Speakers will include tribal leaders, social workers, geologists, policymakers, lawyers, anthropologists, archaeologists and others.

The keynote speaker will be Harold Frazier, tribal chairman of the Cheyenne River Sioux tribe.

“This symposium is particularly important right now, not only because of the current Dakota Access Pipeline and its infringement on Native rights and land, but also because of the detrimental impact oil pipeline leaks continue to have on our environment,” said Kelli Thompson (Seneca), assistant director of the Buder Center. “Our environment must be taken care of, we need to ensure that future generations will not simply be surviving, but that they are thriving in the environment we leave behind.”
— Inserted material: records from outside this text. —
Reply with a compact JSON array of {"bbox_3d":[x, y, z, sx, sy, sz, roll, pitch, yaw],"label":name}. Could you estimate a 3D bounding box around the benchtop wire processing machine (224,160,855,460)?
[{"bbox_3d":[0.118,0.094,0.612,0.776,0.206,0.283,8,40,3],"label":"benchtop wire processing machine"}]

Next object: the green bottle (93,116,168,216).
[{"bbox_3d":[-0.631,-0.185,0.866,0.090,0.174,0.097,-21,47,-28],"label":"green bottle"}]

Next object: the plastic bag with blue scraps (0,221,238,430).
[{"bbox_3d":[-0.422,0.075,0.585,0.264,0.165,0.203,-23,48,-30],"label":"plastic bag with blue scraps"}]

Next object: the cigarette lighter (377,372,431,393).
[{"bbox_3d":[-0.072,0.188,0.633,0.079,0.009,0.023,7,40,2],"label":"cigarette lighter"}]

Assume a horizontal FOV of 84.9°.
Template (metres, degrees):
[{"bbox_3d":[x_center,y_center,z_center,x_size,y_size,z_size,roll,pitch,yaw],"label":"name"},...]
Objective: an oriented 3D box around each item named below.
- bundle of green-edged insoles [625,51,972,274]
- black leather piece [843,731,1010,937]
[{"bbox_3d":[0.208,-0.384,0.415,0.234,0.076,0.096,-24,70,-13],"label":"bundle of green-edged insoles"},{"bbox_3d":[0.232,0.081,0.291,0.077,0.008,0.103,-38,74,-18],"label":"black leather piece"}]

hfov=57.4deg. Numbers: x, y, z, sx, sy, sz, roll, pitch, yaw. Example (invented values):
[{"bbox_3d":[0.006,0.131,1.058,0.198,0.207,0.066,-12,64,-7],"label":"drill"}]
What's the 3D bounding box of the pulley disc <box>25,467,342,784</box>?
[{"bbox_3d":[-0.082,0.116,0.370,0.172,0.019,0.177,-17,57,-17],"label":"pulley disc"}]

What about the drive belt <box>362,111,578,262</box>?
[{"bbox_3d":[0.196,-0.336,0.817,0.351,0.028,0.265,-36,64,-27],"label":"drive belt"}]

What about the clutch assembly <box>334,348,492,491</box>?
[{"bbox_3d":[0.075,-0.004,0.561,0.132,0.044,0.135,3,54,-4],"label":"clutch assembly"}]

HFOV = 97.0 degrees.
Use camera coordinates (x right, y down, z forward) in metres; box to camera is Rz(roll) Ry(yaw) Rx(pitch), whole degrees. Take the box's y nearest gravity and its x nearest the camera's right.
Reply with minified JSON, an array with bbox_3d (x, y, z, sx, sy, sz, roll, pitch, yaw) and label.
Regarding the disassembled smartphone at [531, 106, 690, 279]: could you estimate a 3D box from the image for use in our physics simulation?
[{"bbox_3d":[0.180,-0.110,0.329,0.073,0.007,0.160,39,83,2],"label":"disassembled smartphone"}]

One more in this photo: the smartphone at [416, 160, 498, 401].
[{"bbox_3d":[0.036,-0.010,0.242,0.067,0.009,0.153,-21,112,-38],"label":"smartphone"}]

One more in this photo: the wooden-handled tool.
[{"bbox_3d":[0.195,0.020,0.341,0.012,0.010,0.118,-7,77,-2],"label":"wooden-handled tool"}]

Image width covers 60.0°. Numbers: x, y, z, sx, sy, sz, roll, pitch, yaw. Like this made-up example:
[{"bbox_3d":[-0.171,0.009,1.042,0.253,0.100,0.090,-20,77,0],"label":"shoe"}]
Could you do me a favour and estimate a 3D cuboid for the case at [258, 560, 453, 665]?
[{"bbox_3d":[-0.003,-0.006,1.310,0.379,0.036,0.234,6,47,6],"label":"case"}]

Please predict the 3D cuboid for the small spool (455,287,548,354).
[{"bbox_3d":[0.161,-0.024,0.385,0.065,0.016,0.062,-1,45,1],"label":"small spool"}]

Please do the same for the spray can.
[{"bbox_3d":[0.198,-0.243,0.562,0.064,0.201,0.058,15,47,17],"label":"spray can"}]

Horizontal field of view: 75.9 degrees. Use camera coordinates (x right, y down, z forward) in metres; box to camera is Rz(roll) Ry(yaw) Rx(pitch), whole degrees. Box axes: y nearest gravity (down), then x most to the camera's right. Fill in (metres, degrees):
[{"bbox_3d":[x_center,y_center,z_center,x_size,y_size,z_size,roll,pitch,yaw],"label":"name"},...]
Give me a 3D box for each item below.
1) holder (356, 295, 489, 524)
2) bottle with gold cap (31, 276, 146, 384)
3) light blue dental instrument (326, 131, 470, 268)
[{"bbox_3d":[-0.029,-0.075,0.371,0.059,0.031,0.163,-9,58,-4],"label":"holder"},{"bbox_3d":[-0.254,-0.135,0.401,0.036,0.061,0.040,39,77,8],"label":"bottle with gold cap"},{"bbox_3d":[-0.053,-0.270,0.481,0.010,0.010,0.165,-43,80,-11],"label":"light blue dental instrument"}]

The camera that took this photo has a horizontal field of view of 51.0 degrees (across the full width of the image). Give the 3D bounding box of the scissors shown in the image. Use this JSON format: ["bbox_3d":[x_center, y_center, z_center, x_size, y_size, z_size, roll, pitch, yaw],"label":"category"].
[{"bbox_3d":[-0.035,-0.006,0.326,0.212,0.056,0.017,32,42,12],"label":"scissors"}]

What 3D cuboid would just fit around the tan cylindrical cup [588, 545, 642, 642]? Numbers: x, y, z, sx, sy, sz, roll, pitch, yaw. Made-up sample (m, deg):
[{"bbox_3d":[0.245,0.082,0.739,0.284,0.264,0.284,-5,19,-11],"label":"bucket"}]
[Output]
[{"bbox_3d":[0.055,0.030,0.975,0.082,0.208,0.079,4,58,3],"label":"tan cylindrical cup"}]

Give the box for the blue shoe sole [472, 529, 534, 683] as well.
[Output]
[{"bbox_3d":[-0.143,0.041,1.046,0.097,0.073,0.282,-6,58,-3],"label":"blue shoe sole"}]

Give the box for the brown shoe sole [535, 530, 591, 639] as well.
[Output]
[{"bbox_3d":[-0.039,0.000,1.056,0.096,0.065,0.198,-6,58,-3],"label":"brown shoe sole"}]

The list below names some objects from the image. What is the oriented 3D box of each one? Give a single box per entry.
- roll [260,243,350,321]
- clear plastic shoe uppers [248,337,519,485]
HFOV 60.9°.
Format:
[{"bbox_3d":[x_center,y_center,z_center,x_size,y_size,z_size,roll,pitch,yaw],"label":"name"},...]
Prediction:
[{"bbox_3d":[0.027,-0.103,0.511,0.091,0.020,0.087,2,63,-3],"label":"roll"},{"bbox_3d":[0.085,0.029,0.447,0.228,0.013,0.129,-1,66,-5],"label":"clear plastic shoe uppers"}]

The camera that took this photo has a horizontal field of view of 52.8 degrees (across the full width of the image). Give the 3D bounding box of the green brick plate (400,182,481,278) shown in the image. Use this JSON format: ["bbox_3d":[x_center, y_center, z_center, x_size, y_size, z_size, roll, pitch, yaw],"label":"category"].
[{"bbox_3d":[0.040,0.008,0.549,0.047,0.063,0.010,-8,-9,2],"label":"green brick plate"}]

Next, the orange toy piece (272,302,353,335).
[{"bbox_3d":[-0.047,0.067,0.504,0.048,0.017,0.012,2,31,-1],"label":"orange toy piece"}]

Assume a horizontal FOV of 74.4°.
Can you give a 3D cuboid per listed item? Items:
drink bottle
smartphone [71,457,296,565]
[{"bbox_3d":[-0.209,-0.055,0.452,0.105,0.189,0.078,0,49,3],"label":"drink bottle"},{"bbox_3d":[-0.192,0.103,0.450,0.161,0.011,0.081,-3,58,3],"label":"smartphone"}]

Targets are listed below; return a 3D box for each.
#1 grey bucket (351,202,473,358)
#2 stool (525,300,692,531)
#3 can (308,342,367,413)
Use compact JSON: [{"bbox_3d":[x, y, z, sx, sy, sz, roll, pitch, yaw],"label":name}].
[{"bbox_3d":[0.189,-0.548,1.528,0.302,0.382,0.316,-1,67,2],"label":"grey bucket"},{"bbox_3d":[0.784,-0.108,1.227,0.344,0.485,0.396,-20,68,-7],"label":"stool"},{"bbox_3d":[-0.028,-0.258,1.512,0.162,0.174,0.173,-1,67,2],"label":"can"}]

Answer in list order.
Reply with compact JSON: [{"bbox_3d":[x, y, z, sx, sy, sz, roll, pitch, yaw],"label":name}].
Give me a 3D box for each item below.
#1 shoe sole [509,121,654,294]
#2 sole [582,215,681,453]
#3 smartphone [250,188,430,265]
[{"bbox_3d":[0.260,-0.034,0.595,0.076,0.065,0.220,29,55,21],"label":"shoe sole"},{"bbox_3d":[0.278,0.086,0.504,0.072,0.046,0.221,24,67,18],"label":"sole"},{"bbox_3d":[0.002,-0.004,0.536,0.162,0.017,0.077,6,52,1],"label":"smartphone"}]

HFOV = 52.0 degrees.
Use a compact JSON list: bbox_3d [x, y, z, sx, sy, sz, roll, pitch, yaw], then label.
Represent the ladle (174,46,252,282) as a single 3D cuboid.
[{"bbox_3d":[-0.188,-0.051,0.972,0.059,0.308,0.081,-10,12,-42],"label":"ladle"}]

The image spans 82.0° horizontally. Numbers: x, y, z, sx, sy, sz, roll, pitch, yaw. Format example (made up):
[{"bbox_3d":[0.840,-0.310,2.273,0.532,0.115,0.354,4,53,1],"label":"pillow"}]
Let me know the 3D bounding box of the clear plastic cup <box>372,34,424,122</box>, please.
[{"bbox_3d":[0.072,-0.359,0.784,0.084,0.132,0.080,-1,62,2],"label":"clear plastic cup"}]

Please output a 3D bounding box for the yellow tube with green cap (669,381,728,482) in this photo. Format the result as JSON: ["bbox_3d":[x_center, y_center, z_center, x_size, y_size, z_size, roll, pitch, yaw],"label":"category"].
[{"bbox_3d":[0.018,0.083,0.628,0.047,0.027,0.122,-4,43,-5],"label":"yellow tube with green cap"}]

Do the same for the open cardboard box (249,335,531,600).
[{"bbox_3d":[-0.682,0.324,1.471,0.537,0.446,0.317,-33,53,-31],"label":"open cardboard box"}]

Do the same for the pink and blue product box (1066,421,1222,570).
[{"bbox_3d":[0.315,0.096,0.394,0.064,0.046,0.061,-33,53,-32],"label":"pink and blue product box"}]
The symposium will provide attendees with the opportunity to learn more about:

    • The Dakota Access Pipeline, and how the proposed pipeline has and would affect tribal communities and members;
    • Tribal sovereignty and tribal land rights;
    • Other current/historical tribal environmental concerns;
    • Environmental effects of pipeline leaks;
    • St. Louis environmental issues and advocacy;
    • An understanding of St. Louis’ indigenous past and present.